Nonconvex Zeroth-Order Stochastic ADMM Methods with Lower Function Query Complexity

Feihu Huang, Shangqian Gao, Jian Pei, Heng Huang

Zeroth-order methods powerful optimization tools for solving many machine learning problems. They only need function values (not gradient) in the optimization. We propose a class of faster zerOTH-order stochastic alternating direction method of multipliers (ADMM) methods (ZO-SPIDER-ADMM), to solve the nonconvex finite-sum problems.

0
0
0
Abstract

Zeroth-order methods powerful optimization tools for solving many machine learning problems because it only need function values (not gradient) in the optimization. Recently, although many zeroth-order methods have been developed, these approaches still have two main drawbacks: 1) high function query complexity; 2) not being well suitable for solving the problems with complex penalties and constraints.

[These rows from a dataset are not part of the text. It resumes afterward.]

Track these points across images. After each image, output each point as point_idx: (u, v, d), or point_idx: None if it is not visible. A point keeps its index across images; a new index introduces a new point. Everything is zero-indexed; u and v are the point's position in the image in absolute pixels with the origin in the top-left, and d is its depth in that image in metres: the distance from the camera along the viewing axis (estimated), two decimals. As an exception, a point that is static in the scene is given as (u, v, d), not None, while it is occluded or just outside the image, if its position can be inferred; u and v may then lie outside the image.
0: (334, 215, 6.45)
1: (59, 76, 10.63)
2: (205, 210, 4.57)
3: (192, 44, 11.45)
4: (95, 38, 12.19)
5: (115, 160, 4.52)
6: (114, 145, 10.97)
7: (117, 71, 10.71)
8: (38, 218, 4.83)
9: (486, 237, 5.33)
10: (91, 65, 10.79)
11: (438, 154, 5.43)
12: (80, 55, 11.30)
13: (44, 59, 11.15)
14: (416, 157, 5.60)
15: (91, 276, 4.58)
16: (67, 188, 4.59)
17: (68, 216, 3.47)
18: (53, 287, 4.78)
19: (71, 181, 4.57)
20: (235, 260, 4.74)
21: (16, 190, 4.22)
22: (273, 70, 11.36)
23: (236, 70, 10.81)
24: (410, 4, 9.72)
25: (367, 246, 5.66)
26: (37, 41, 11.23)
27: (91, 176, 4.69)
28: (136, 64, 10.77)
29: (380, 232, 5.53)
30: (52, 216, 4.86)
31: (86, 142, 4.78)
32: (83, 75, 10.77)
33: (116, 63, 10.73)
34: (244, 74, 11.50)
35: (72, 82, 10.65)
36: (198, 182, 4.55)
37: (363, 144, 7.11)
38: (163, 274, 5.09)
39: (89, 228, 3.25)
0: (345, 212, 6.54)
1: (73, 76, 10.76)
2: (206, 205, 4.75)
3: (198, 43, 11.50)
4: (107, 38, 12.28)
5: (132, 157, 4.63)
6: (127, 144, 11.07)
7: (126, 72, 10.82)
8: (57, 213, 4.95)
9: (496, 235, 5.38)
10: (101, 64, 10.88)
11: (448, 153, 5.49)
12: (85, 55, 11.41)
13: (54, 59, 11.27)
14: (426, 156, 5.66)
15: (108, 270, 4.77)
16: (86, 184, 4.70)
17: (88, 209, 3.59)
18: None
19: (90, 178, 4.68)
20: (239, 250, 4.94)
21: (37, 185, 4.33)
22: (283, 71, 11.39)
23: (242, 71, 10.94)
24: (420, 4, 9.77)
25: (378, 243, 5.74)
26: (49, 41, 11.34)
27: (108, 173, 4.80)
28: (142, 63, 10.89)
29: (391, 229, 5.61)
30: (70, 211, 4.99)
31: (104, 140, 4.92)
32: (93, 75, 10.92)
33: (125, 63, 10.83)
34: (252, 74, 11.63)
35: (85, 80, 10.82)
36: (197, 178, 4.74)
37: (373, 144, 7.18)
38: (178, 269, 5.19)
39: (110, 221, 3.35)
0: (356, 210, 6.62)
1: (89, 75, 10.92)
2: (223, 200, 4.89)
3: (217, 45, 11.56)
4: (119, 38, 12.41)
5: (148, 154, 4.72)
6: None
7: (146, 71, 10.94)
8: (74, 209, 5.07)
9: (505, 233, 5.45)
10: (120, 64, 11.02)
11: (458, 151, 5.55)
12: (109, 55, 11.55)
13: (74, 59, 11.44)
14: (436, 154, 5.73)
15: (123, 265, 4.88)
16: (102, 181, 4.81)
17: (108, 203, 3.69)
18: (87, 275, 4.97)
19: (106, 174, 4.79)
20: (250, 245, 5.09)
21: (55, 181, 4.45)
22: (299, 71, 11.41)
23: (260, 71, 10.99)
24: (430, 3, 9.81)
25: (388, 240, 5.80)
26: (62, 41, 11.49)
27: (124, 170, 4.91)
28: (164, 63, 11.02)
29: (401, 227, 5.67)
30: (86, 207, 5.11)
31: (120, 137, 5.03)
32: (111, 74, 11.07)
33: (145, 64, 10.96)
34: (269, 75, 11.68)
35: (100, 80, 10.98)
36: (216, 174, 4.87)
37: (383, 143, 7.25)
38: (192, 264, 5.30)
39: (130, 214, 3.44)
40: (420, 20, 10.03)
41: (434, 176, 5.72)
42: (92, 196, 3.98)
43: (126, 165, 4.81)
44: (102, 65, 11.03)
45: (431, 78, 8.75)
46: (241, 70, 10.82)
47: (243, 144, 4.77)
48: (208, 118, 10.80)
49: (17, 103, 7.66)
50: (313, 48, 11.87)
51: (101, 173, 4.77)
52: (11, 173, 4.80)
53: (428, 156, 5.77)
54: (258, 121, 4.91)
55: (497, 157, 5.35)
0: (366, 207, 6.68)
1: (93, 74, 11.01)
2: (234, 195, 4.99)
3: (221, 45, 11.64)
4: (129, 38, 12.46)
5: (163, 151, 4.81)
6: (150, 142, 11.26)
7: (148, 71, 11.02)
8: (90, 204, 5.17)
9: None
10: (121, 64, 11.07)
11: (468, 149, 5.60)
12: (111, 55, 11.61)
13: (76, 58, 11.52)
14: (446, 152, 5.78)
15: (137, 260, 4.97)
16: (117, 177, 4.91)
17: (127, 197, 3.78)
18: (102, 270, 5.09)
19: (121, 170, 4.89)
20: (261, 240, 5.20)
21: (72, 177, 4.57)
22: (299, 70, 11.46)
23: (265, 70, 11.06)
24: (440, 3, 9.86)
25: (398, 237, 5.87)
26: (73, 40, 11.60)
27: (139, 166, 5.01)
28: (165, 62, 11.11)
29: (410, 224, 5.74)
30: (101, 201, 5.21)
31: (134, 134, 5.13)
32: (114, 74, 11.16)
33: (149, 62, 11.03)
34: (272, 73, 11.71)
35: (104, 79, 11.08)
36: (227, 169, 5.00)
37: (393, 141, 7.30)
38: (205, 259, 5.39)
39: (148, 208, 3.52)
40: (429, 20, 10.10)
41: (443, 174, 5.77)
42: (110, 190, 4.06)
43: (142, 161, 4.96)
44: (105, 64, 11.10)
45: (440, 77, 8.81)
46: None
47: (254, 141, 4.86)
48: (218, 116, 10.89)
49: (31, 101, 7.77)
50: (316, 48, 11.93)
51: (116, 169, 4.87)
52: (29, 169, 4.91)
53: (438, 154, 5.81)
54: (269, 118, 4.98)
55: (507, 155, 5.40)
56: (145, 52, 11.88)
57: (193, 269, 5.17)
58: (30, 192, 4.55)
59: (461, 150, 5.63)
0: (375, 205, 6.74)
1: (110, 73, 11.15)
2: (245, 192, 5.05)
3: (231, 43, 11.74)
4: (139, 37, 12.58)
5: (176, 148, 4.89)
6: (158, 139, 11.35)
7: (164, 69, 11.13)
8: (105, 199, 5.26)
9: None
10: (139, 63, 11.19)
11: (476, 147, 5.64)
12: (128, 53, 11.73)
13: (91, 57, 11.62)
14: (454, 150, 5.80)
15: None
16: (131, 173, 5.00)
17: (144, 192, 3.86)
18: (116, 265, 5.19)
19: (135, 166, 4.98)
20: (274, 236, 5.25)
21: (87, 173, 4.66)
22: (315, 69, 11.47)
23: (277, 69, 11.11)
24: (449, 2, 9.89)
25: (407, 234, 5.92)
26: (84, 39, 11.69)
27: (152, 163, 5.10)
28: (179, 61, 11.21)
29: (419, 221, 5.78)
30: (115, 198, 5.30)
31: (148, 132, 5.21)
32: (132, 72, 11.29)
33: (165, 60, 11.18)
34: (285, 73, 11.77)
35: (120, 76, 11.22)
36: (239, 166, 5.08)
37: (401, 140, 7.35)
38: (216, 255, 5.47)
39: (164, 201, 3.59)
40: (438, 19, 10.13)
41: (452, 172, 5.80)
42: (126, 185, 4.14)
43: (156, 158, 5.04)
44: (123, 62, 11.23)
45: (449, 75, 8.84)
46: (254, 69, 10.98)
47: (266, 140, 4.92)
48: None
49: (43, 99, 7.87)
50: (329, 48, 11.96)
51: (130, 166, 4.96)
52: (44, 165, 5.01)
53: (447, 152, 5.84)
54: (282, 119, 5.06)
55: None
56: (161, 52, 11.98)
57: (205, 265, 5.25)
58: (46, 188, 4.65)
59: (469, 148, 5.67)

To address these challenging drawbacks, in this paper, we propose a class of faster zeroth-order stochastic alternating direction method of multipliers (ADMM) methods (ZO-SPIDER-ADMM) to solve the nonconvex finite-sum problems with multiple nonsmooth penalties. Moreover, we prove that the ZO-SPIDER-ADMM methods can achieve a lower function query complexity of $O(nd+dn^{\frac{1}{2}}\epsilon^{-1})$ for finding an $\epsilon$-stationary point, which improves the existing best nonconvex zeroth-order ADMM methods by a factor of $O(d^{\frac{1}{3}}n^{\frac{1}{6}})$, where $n$ and $d$ denote the sample size and dimension of data, respectively. At the same time, we propose a class of faster zeroth-order online ADMM methods (ZOO-ADMM+) to solve the nonconvex online problems with multiple nonsmooth penalties. We also prove that the proposed ZOO-ADMM+ methods can achieve a lower function query complexity of $O(d\epsilon^{-\frac{3}{2}})$, which improves the existing best result by a factor of $O(\epsilon^{-\frac{1}{2}})$. Extensive experimental results on the structure adversarial attack on black-box deep neural networks demonstrate the efficiency of our new algorithms.